### EXERCISES
1. List the feelings the rug hooking text says will be your first reaction when someone asks you to give a talk.
2. Answer these questions from the rug hooking text:
(a) Under which tab has the number of videos been expanded?
(b) What craft might a group want to understand rug hooking's difference from?
(c) What approach does the text say doesn't usually work for any presentation?
3. Retype the rug hooking text from "A talk?  A talk" to "focus your talk.".
━━ EXTRACT TO READ ━━
Finally, under the “Tutorial” tab I have expanded the number of excellent videos on this craft made by some amazing artists.

When you have some time, sit down with a cuppa and have a look!

Enjoy!

Judi

Which is it? A Talk? Demonstration? or Workshop?

Well, it finally happened….someone approached you and asked, “could you come and talk to my group about rug hooking?”

What do you say?

When this happens, your first reaction will to be genuinely pleased, flattered and enthused to think that someone wants to know more about this traditional craft and they want you to give them a talk!

Before you start bobbing your head wildly in affirmation, step back a bit and don’t attempt to answer to their question – yet!

There are a number of questions you should consider asking before you make a commitment of your time, energy and money. Obviously you can make up your own mind about how and what you might do at any session, but….if you want to maintain some control over your time and sanity you may wish to give serious thought now  to the following questions so you are ready with your considered response the day you are asked the inevitable question!

So…what should you consider?

  • What exactly does this group want?

Each group is different and the “one size fits all approach” doesn’t usually work for any presentation, no matter what the topic.

A talk?  A talk is just that. A talk. And a talk can take you in a number of directions with regard to this craft. What do they want to hear more about? The history and evolution of rug hooking in North America? Rug hooking’s rise and near demise in Australia? Do they want to see samples of different types of work and understand how it differs from latch hooking? What? Ask very specific questions so you will know how to focus your talk.
━━━
━━ DATA ROWS ━━
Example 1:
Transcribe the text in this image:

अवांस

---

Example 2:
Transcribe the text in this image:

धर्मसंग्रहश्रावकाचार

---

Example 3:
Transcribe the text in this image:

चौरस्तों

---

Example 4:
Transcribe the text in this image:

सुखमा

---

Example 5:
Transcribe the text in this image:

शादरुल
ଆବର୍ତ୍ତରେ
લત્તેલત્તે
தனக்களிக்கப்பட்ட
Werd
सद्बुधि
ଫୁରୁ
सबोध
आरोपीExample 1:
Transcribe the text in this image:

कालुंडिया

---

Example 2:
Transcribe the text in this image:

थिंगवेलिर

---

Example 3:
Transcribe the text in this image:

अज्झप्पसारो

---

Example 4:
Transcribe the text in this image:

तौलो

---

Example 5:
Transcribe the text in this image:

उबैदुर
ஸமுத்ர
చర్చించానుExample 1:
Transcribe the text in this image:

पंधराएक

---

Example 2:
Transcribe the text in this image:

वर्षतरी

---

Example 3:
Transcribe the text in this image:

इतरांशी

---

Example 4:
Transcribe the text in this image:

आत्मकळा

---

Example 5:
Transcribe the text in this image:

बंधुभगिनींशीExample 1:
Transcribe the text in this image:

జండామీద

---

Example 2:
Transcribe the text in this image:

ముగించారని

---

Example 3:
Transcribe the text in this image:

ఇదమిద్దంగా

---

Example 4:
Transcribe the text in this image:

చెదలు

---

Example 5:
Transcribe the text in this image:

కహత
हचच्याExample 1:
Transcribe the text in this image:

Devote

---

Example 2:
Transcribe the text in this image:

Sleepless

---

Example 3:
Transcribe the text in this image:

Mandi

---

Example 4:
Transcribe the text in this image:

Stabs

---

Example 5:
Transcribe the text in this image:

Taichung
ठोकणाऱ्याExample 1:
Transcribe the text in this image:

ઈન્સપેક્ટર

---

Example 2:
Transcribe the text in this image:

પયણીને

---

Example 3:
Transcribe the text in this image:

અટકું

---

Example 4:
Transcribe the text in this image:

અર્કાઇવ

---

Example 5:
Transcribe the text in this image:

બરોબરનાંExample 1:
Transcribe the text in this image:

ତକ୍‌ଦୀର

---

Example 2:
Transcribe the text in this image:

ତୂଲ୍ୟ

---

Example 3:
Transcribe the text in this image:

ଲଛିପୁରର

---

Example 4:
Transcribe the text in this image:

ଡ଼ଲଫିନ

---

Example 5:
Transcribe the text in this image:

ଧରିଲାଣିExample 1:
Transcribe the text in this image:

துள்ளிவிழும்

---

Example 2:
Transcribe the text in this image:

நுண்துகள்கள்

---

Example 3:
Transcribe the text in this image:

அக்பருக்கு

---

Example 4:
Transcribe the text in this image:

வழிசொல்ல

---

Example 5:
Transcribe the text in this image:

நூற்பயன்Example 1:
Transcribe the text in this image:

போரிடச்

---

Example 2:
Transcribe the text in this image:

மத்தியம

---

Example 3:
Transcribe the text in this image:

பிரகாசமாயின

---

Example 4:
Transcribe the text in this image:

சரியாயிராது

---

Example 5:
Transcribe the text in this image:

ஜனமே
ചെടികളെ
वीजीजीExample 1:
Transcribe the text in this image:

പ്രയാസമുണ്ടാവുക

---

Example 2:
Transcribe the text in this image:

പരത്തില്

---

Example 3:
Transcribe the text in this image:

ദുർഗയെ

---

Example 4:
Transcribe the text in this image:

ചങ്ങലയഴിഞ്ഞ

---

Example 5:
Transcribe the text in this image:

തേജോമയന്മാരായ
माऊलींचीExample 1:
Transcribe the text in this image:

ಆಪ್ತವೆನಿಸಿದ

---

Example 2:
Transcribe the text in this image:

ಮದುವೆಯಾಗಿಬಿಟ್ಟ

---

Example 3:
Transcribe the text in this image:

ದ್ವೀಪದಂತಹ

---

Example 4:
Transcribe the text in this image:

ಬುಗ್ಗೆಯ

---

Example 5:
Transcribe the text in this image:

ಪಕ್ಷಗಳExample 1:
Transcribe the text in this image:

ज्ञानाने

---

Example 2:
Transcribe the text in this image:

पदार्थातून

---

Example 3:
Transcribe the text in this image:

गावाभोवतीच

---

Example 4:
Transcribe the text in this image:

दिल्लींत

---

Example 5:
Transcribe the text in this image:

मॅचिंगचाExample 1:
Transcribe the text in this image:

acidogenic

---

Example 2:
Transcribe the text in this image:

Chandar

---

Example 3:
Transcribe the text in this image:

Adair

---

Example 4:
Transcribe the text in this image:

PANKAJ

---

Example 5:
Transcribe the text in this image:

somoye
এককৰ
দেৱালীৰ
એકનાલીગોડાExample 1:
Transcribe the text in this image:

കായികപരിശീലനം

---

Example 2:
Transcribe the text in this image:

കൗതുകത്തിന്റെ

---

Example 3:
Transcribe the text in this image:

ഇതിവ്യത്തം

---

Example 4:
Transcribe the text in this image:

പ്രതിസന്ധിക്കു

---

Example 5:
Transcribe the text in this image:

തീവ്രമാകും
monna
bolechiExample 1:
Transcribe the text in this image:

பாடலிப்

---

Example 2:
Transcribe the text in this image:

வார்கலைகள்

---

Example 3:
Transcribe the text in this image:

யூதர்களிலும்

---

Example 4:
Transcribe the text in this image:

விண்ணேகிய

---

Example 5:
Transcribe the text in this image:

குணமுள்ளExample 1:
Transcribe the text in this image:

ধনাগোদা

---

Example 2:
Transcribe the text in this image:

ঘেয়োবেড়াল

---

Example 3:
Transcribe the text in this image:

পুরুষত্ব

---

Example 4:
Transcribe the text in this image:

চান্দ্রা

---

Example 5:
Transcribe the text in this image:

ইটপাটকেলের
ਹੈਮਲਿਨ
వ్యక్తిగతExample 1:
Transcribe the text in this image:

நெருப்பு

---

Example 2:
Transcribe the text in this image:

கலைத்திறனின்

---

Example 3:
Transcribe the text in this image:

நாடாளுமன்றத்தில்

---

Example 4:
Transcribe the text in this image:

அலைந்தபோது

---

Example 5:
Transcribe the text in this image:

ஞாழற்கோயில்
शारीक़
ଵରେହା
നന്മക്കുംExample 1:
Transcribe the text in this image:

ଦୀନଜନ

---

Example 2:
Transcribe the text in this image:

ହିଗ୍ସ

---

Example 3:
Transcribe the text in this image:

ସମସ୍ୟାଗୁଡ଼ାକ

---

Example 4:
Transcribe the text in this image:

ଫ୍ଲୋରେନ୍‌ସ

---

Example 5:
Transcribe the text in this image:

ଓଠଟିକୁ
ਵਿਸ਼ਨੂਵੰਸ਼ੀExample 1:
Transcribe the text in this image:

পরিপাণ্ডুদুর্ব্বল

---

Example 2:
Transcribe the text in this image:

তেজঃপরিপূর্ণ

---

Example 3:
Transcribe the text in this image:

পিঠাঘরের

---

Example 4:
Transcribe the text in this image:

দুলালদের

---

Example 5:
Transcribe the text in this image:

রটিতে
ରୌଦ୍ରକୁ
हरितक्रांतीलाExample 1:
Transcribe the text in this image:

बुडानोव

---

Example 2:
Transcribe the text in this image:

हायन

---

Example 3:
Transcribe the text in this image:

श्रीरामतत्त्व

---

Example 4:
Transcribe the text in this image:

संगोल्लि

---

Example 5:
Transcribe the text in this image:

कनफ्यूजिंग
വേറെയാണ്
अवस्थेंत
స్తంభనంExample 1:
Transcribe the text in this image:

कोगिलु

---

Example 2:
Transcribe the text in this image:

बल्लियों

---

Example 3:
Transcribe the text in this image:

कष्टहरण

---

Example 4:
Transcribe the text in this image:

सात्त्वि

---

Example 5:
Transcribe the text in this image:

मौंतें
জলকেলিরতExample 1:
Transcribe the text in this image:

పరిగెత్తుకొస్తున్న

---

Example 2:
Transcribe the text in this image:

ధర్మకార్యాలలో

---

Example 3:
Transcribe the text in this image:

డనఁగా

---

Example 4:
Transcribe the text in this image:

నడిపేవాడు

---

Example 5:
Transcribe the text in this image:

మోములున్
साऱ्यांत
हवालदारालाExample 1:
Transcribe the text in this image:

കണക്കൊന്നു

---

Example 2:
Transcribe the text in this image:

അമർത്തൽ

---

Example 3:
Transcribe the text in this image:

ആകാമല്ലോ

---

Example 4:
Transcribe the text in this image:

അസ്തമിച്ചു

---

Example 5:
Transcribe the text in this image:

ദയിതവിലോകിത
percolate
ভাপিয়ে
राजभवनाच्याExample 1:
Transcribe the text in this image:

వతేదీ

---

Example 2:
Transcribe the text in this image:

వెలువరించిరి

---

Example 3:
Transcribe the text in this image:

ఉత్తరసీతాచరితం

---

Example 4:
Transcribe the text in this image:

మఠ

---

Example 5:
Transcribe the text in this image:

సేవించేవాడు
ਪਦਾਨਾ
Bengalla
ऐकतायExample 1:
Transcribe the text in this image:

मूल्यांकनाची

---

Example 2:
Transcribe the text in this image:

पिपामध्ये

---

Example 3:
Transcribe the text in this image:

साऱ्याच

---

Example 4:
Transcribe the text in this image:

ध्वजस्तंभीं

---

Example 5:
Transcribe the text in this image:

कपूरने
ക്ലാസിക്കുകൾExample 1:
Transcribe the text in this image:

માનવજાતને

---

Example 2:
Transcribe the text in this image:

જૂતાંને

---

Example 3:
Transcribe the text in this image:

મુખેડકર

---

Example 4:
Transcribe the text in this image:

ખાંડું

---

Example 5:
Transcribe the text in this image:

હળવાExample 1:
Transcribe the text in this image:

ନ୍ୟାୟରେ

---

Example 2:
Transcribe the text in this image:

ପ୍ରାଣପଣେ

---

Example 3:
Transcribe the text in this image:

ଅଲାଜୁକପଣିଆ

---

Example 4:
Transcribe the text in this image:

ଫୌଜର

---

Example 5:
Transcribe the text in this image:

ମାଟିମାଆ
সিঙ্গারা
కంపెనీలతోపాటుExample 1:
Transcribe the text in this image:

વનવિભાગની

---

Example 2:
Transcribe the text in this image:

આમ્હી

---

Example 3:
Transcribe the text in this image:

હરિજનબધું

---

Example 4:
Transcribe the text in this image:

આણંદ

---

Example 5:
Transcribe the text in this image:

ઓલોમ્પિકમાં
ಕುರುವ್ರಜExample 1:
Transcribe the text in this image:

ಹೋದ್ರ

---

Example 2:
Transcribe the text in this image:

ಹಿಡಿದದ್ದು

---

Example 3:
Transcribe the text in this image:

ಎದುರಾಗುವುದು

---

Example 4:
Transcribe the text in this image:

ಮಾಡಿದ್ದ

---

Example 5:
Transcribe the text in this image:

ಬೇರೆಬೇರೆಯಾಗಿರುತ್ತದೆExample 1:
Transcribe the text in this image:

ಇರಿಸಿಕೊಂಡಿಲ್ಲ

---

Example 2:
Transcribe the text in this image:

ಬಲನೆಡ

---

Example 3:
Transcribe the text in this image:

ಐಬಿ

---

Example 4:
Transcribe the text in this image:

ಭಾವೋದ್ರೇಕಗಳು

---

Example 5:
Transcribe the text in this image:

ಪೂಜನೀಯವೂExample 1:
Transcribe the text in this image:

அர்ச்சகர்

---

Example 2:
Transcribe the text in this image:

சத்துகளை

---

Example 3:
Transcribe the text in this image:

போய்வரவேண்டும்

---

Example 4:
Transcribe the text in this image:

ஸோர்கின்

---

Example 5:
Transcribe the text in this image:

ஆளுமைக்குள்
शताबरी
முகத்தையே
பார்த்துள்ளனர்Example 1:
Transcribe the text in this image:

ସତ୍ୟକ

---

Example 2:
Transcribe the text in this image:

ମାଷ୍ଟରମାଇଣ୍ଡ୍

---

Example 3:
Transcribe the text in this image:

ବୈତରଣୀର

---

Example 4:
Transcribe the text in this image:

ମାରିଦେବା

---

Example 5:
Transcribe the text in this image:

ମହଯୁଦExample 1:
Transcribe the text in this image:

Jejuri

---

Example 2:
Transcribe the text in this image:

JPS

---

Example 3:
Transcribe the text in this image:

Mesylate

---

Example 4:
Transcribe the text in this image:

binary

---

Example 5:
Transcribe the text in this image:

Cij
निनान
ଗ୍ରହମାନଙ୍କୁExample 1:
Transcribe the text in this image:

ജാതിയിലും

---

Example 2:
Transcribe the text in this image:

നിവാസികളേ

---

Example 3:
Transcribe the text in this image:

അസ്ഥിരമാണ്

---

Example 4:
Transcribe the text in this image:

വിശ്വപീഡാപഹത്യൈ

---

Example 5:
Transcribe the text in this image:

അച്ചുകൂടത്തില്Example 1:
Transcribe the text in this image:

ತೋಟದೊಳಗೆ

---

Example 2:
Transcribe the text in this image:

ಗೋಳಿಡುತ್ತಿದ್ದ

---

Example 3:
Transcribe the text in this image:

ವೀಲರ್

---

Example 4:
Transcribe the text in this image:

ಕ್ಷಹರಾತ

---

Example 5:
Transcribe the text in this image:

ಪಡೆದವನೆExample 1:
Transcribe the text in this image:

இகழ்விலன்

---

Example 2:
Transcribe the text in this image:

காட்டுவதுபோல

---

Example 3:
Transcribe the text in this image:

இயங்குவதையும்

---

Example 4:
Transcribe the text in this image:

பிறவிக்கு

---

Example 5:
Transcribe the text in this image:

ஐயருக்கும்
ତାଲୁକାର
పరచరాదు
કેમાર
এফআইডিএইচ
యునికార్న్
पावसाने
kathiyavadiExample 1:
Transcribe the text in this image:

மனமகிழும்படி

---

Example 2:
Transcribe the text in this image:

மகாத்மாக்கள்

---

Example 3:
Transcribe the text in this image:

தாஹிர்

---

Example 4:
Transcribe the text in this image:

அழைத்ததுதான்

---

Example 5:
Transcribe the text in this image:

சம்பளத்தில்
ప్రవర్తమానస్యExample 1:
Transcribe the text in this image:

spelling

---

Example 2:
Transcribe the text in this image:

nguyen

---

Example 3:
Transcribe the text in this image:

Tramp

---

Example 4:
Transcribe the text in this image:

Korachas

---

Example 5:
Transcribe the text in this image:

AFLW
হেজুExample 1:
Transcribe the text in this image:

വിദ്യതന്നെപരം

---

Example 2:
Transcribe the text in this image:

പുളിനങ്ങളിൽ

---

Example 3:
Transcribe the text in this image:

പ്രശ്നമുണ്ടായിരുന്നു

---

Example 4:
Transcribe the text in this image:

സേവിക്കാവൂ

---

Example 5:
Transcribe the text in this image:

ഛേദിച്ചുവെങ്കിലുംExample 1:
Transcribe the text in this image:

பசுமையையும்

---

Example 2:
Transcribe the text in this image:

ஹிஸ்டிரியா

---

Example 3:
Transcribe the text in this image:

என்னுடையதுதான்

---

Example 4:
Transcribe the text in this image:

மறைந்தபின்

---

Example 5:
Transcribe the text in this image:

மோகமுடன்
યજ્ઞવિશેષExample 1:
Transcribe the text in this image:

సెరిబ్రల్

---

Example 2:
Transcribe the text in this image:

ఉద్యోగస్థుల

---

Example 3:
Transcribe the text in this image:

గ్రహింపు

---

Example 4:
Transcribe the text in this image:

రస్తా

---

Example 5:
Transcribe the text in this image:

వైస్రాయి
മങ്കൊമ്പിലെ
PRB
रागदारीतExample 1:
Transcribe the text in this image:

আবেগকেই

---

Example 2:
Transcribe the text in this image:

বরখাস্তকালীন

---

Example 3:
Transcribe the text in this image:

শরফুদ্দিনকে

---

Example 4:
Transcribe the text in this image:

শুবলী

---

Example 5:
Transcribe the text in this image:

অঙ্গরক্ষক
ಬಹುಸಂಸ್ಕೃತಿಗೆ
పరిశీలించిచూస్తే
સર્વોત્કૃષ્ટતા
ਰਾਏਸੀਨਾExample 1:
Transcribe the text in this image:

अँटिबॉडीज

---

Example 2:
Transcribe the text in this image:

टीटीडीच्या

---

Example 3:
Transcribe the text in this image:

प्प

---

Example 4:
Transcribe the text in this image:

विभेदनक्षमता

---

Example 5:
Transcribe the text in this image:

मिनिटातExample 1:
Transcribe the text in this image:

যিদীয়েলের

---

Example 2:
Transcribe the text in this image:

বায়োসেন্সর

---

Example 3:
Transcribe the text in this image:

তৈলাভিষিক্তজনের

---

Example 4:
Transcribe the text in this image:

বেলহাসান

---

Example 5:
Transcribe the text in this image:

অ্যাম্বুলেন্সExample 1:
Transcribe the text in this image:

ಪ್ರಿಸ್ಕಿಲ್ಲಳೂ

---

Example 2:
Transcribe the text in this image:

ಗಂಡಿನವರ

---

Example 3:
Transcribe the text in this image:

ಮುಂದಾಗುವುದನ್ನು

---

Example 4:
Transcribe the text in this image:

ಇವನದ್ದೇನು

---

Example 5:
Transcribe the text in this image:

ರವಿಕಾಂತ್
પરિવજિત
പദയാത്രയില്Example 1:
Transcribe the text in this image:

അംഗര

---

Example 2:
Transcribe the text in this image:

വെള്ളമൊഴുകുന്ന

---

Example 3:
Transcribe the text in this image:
━━━
### ANSWERS PER TASK
1.
Genuinely pleased
Flattered
Enthused

2.
(a) The "Tutorial" tab.
(b) Latch hooking.
(c) The "one size fits all approach."

3.
A talk?  A talk is just that. A talk. And a talk can take you in a number of directions with regard to this craft. What do they want to hear more about? The history and evolution of rug hooking in North America? Rug hooking’s rise and near demise in Australia? Do they want to see samples of different types of work and understand how it differs from latch hooking? What? Ask very specific questions so you will know how to focus your talk.